Every time I read the Gettysburg Address—especially the final few sentences—I tear up. It’s such a concise and powerful speech. I can only imagine how the audience reacted to President Lincoln’s five-minute masterpiece after listening to Edward Everett pontificate for nearly two hours. In 300 seconds Lincoln summed up horrific slaughter, honorable sacrifice, and American exceptionalism.
Now, in August 2016, I believe we’re experiencing a political Gettysburg, as two sides are locked in a massive, destructive, and sometimes horrifying battle. At times the fighting seems only to reinforce the status quo—a war of attrition. Eventually, one side will prevail, likely the one with greater resources. I’m thinking it’s Hillary Clinton.
But, either way, the nation will never be the same again.
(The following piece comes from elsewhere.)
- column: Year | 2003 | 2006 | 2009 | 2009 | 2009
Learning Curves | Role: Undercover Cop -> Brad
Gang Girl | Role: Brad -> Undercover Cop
What’s being shattered now, as you read this story, is the governing consensus. Although it’s been fraying for quite some time, it’s now in tatters. Bernie Sanders, Donald Trump, and others have marshaled significant support by championing proposals that are outside of the boundaries that have been in place since the end of World War II.
The country demands a new “middle” for the parties to accept, one that allows for political stability, vigorous debate, and collective progress. Not everyone will get their way, but everyone must have their say.
Many groups, including No Labels (http://www.nolabels.org) are actively working on these issues, often with little fanfare. More need to get involved.
The Economist magazine—one of my favorite news sources—speaks to some of the key issues at stake in this election, specifically the issue of openness in our systems.
Below are three key issues that I believe, if addressed effectively by politicians and voters alike, can set the stage for a new governing consensus in America.
First, leaders must make a better case for open borders and trade. Openness is messy—and it works. Although the world seems as though it’s falling apart in many ways, the last twenty years of openness have been among the safest and most prosperous in human history. Openness reduces poverty and diminishes conflict.
Additionally, openness must prevail within America’s social, political, and economic systems. For too long the measure of progress has been the inclusion of a token minority or two in a system—similar to when Donald Trump suggests at a campaign rally that the sighting of one African American face in the audience provides evidence that he is a supporter of the group. Wrong. An open society needs to mean that racial and ethnic groups move beyond grudgingly tolerating each other and move towards including and appreciating one another. Not every group is the same. White privilege is real. Inner city challenges impact some communities more than others. We need dialogue to address these issues—out in the open—so that citizens can make deliberate efforts towards building a stronger communities. We too often get stuck in fruitless cycles of blame, fear, and retribution.
Second, the country needs a stronger social-safety net. Globalization creates winners and losers, even more so than the free-market systems of forty years ago. This doesn’t mean creating an enormous welfare state that redistributes hard-earned money from innovators to lazy, entitled do-nothings. It does mean evolving government support systems to help the unemployed manage job or career changes and transition to the new economy by acquiring new skills.
More specifically, the country is moving to what many economists call an “Artisanal Workforce.” Likely gone are the days in which large companies employed tens of thousands of workers who traded time for big salaries. An artisanal economy allows technology and flexibility to support workers starting business, pursuing personal passions, and making the impact on the world that they choose. Government can help support the private sector in framing this change for the population and providing measured resources.
And third, unstack the deck. Effective lobbying efforts shouldn’t undermine voting. For example, close to 90% of Americans support common-sense gun control measures. Not a repealing of the second amendment. Not a government-led confiscation of all firearms across the country. Yet the effectiveness of the NRA to pressure politicians on this issue distorts the will of the people. Similarly, many unions stand in the way of progress on educational reform, sometimes putting their own short-term needs ahead of the pupils they serve. Banks that are “too big to fail” end up failing us all. No lobbying group should be a de facto “shadow government” that controls the agenda and makes the rules behind closed doors.
Democracy is a messy business. As Winston Churchill said, “Democracy is the worst form of government, except for all the others.” Yet it tends to work because of its adaptability to changing times.
Let’s evolve American politics. The so-called left and right coalitions have served the American system for decades. Both have admirably contributed to a nation that is prosperous, safe, and open—by any objective world standards.
The country needs a new governing consensus—and then within that consensus various groups can emerge to advocate positions and influence outcomes, openly and fairly. The system is not failing; it’s in need of reform.
The only mistake at this point would be to give up. Lincoln didn’t and I won’t.